Purpose: Maximize likelihood of next token.

Formally: Standard Cross-Entropy Loss.
Purpose: Train retriever to distinguish relevant past states.

Formally: Contrastive Loss maximizing distance between query and irrelevant memory while minimizing distance to relevant memory.

Adaptation: LoRA (Two sets of weights)

Training Data:

Stage 1: FineWeb-Edu (short context, 1.2M steps)
Stage 2: SlimPajama (4k-64k tokens) + FineWeb snapshot (upsampled long docs)
Stage 3: New long documents from SlimPajama

Key Hyperparameters:

STM_size_N: 12,800 tokens
LTM_retrieval_K0: 2,560 tokens
LTM_max_capacity_M: 150,000 tokens
+ 3 more
update_drop_K: 256 tokens
generation_window: 2,048 tokens
projector_dim: d/20

Compute: 8 A100 GPUs (using DeepSpeed Stage 2)

Comparison to Prior Work

vs. MemoryLLM: M+ adds CPU-based LTM and retrieval, preventing information loss after 20k tokens.
vs. SnapKV/H2O: M+ retrieves in latent space once per layer rather than per-head, reducing latency.
vs. Larimar: M+ uses native hidden states for memory rather than a separate memory matrix structure.

Limitations

Maximum retention tested is ~160k tokens; infinite scaling not guaranteed.
Requires CPU-GPU data transfer during generation, though mitigated by infrequent retrieval.
Training requires complex multi-stage curriculum with specific data length distributions.

Reproducibility

Code: https://github.com/wangyu-ustc/MemoryLLM

Code is publicly available at https://github.com/wangyu-ustc/MemoryLLM. Model built on Llama-3.1-8B. Detailed training stages and data mix ratios provided.

📊 Experiments & Results

Evaluation Setup

Long-context evaluation involving knowledge retention and understanding tasks.

Benchmarks:

Knowledge Retention (Recall of injected information at varying distances) [New]
Long-book understanding (Comprehension of lengthy narratives)

Metrics:

Effective Context Length
Knowledge Retention Rate
Statistical methodology: Not explicitly reported in the paper

Key Results

Benchmark	Metric	Baseline	This Paper	Δ
Knowledge Retention	Retained Token Limit	20000	160000	140000

Main Takeaways

M+ successfully decouples memory capacity from GPU memory limits by leveraging CPU storage for long-term history.
The co-trained retriever effectively identifies relevant latent states without the high computational cost of per-head retrieval mechanisms.
Using separate LoRA weights for memory updates and memory generation facilitates better learning of the distinct 'compression' and 'reading' tasks.

📚 Prerequisite Knowledge

Prerequisites

Transformer Architecture (Decoder-only)
Latent Space Representation
Key-Value (KV) Caching
Low-Rank Adaptation (LoRA)

Key Terms

Latent-Space Memory: Storing information as high-dimensional vectors (hidden states) rather than raw text or discrete tokens.

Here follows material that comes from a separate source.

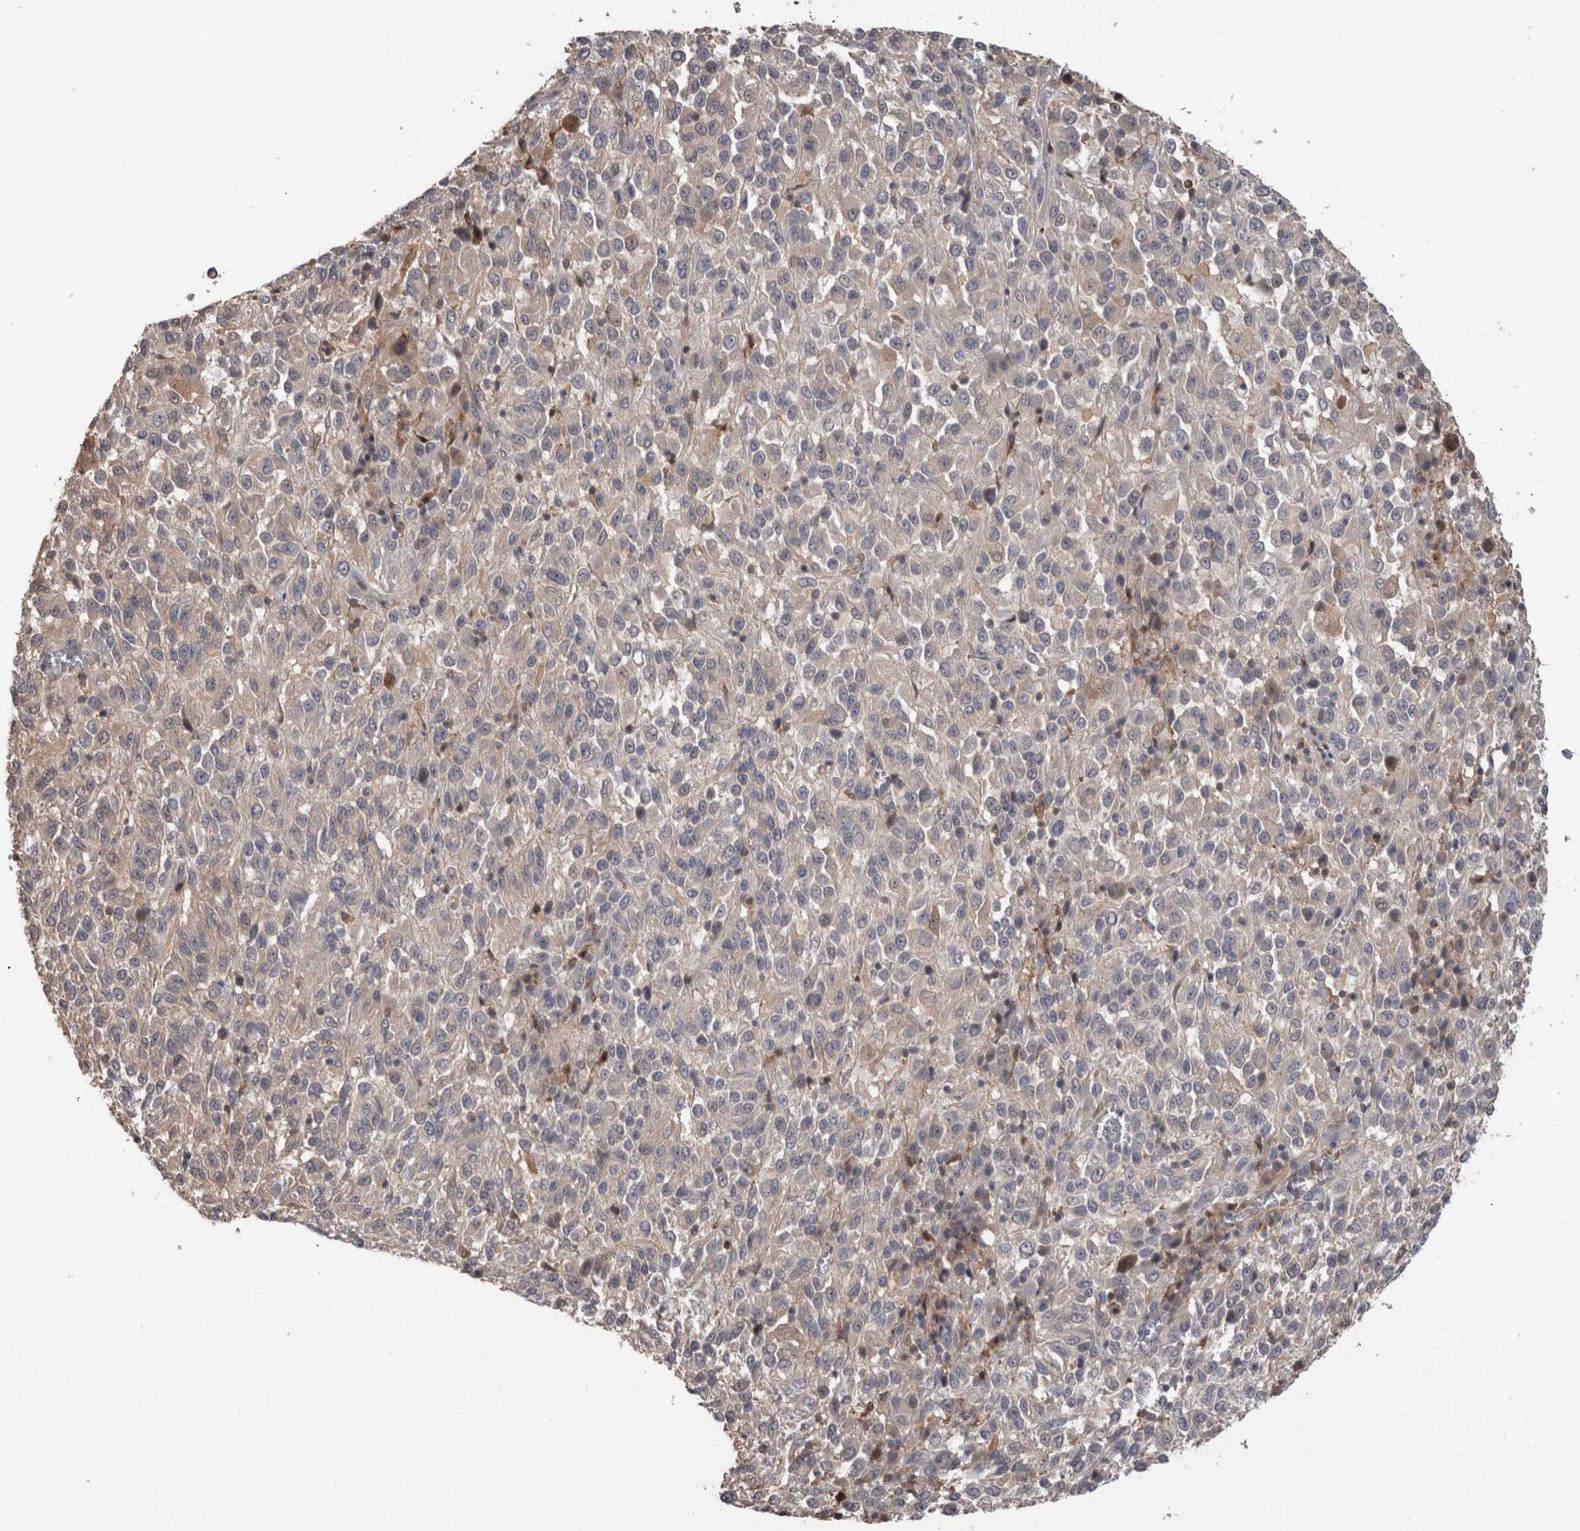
{"staining": {"intensity": "negative", "quantity": "none", "location": "none"}, "tissue": "melanoma", "cell_type": "Tumor cells", "image_type": "cancer", "snomed": [{"axis": "morphology", "description": "Malignant melanoma, Metastatic site"}, {"axis": "topography", "description": "Lung"}], "caption": "Immunohistochemistry histopathology image of neoplastic tissue: malignant melanoma (metastatic site) stained with DAB (3,3'-diaminobenzidine) shows no significant protein expression in tumor cells.", "gene": "USH1G", "patient": {"sex": "male", "age": 64}}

Short-Term Memory (STM): A fixed-size memory pool kept on the GPU (denoted as theta) containing the most recent context states.

Long-Term Memory (LTM): A scalable memory pool kept on the CPU (denoted as Theta) containing older states evicted from STM.

Co-trained Retriever: A retrieval module trained simultaneously with the language model to select relevant hidden states based on the current context.

LoRA: Low-Rank Adaptation—a parameter-efficient fine-tuning technique that freezes pre-trained weights and injects trainable rank decomposition matrices.

SlimPajama: A large-scale, deduplicated dataset used for training LLMs, specifically used here for long-context curriculum training.

Contrastive Loss: A training objective that pulls positive pairs (relevant memory) closer and pushes negative pairs (irrelevant memory) apart in the embedding space.